I liked to imagine that the women weren’t wearing anything under those suits.:o
I loved the elevator-office. I wondered what someone taking a walk outside would think as they glanced through the windows.
I liked Straker’s escape corridor behind his breakaway window.
While it was more dramatic for the Interceptors to have just one missile, I felt so sad for the ships when they had to shlep back home with their stubby noses.
As mentioned, I wondered about the crew when SkyDriver tipped up for launch. But that, at least, wasn’t as bad as Seaview in Voyage to the Bottom of the Sea, where I expect the entire crew was jelly after the sub breached.
Straker was shown to have lost his family as the demands of his calling and keeping secrets to protect the Earth weighed on him. There was the episode where he was driving off with what-looked-like-his-secretary, but they were actually going off on a training exercise.
Instead of coming up with silly alien disguises (and costly at that), they had the aliens use human bodies. They fitted them with contact lenses to protect the eyes, and they had liquid atmospheres in the spacesuits to protect from the “tremendous acceleration”. They tried for some good science fiction elements at times.
Nowadays, the ShadoMobiles, SkyDiver, space plane, Interceptors, etc. would all be CGI. I respect their attempt to make their cool ideas a reality with models, on a budget that wouldn’t allow full-scale sets.
I have the UFO Theme on my iPhone. I play it once in a while when I’m taking a noon walk through the underground tunnel - it helps me pick up my pace.
The loyal fan base is almost entirely comprised of actual aliens who are just now picking up the original TV transmissions in deep space. They think it’s a hoot.
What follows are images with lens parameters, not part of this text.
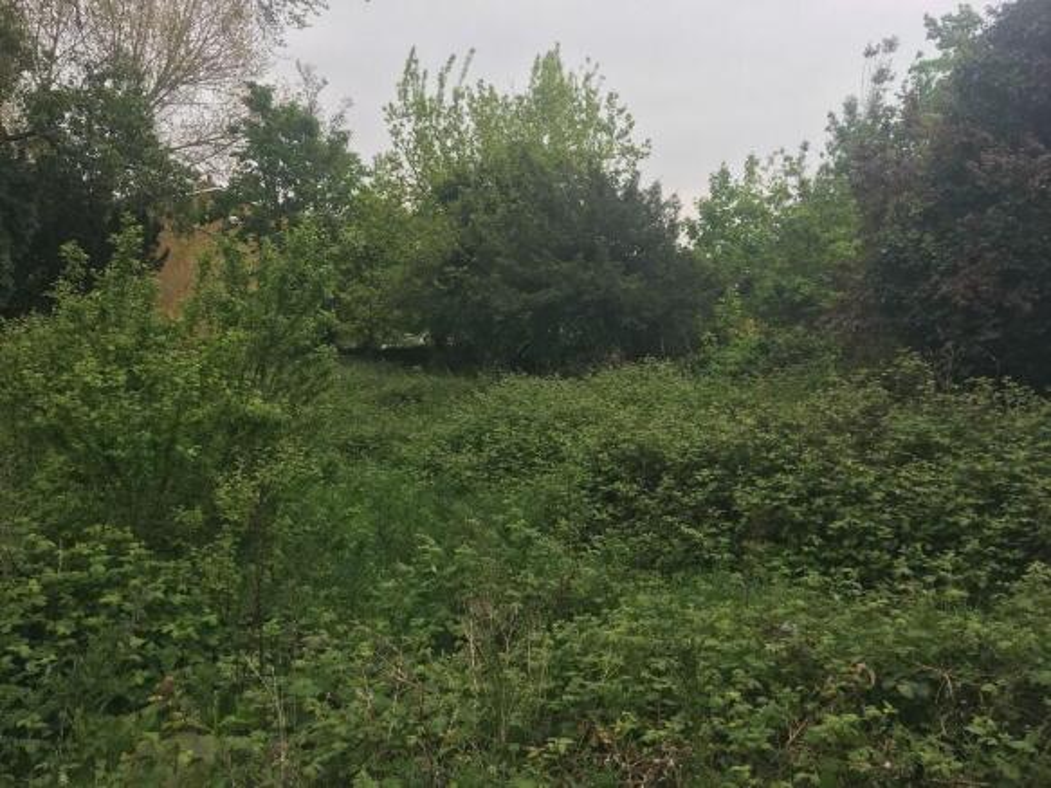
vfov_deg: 48.2
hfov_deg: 61.7
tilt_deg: -3.1
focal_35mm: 29
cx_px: 526
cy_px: 394
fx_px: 880
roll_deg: -0.5
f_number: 2.2
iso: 25
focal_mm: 4.15
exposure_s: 1/472
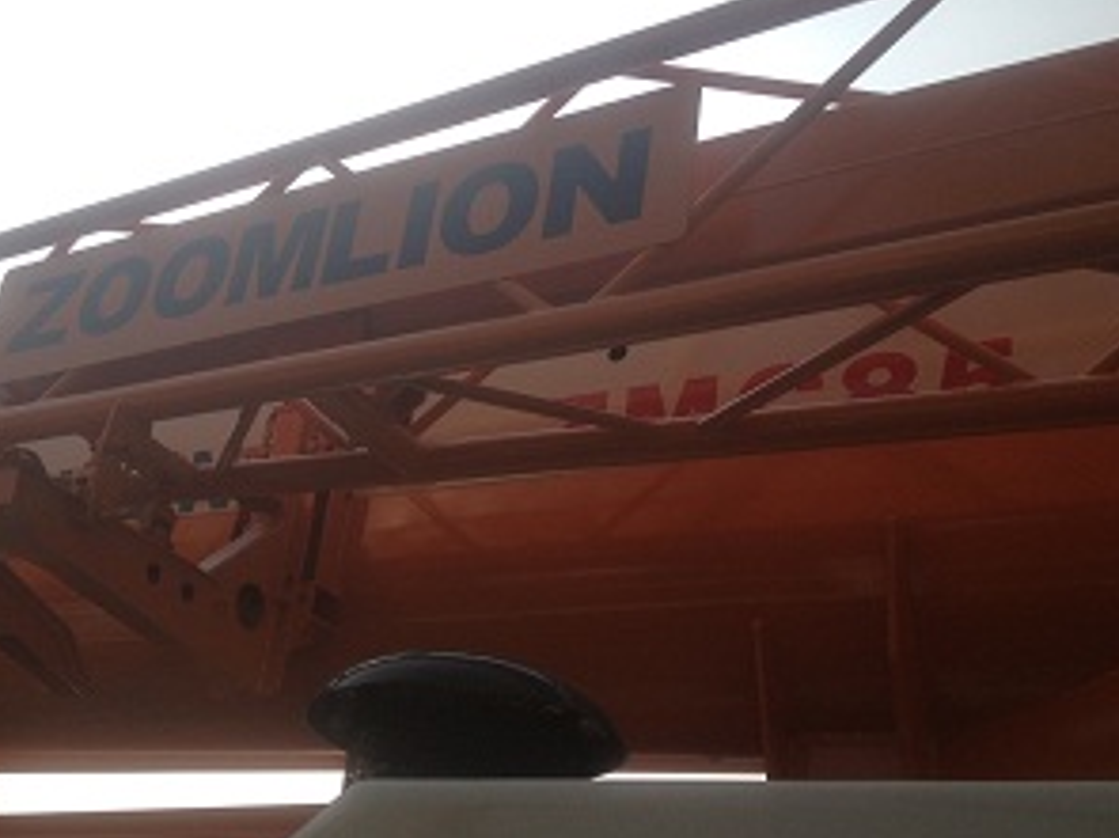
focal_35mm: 45
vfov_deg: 32.1
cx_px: 457
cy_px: 451
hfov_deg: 41.9
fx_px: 1454
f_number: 2.4
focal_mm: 4.28
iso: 50
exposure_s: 1/2513
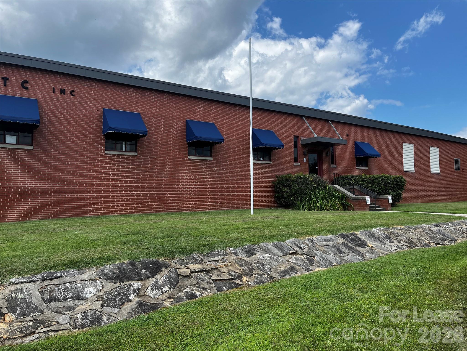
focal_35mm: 26
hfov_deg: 67.3
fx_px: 351
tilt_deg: +2.6
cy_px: 176
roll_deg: +0.8
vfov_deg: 53.1
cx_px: 234
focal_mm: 5.1
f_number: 1.6
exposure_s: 1/2513
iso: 50
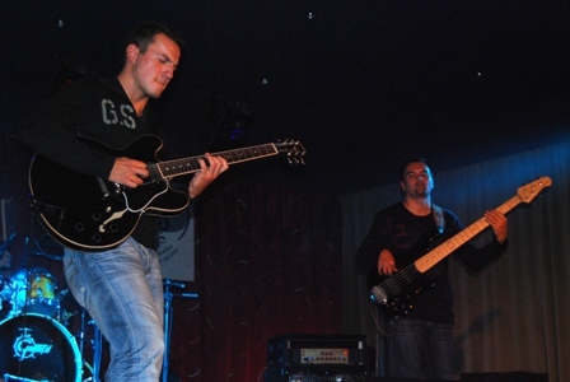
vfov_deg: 23.9
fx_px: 904
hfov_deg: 35.0
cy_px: 191
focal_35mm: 57
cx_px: 285
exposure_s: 1/60
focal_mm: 38
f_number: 5
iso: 800
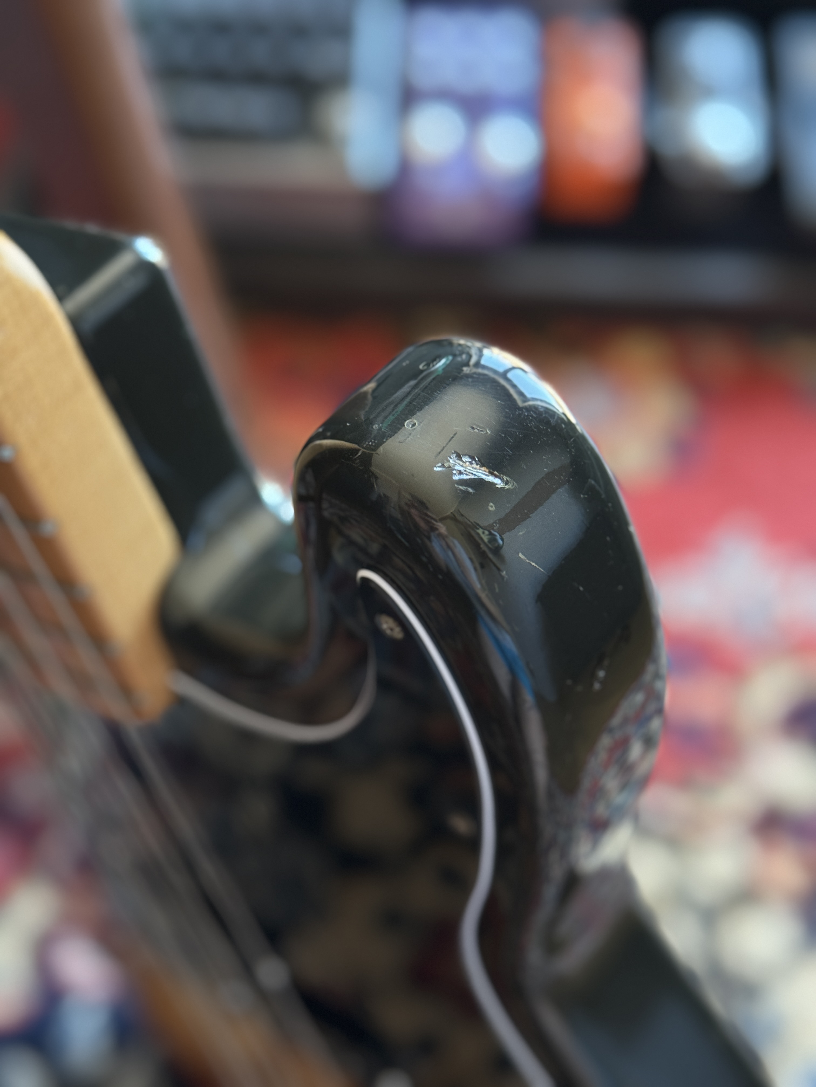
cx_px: 408
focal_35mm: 48
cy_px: 544
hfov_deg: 30.3
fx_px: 1509
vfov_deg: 39.7
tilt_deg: -52.9
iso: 320
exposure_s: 1/40
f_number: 1.78
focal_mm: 6.76
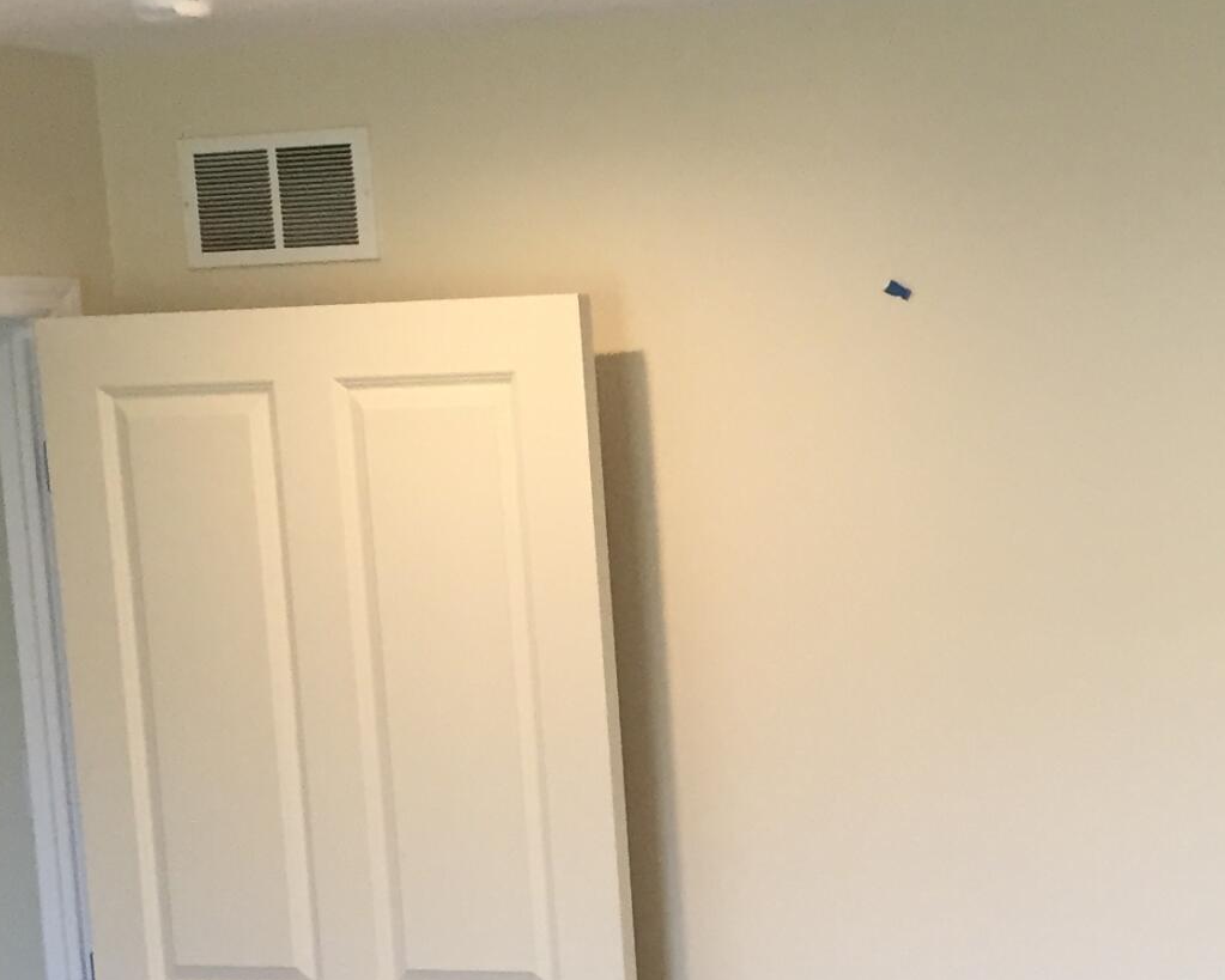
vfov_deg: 18.3
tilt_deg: -8.2
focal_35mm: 83
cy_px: 780
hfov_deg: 22.1
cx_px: 1231
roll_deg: +0.9
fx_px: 3010
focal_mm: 4.15
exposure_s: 1/30
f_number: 2.2
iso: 40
The “historical documents”, surely?
And it’s totally unnecessary. Straker never uses the above ground office as a SHADO office, just an elevator. So why can’t he just have an elevator? or a fire pole? I think it’s because in-universe, Straker is an empire builder. he wanted it because no one else had one, and he could. The TV reason is, it looked cool.
I always picture it working like Elmer Fudd’s house. Skip to 4:52
Without even LOOKING at that video link, I know what it is.
“Don’t push the red button! Don’t EVER push the red button!”
ETA: That bit comes far earlier in the cartoon, and the consequences of pushing it later, but it’s my FAVORITE BIT.